TASK OBJECTIVE:
Identify each line in the records below that contains the word "Izaberite", and copy it.

**** DATA FOR REVIEW ****

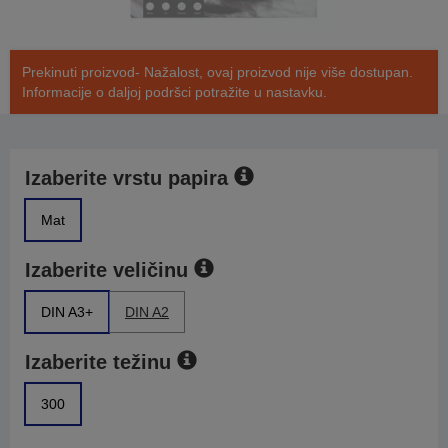
Prekinuti proizvod- Nažalost, ovaj proizvod nije više dostupan.
Informacije o daljoj podršci potražite u nastavku.
Izaberite vrstu papira
Mat
Izaberite veličinu
DIN A3+
DIN A2
Izaberite težinu
300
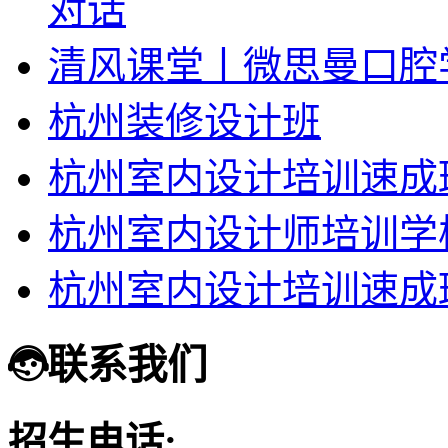
对话
清风课堂丨微思曼口腔
杭州装修设计班
杭州室内设计培训速成
杭州室内设计师培训学
杭州室内设计培训速成
联系我们
招生电话:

****

YOUR RESPONSE:
Izaberite vrstu papira
Izaberite veličinu
Izaberite težinu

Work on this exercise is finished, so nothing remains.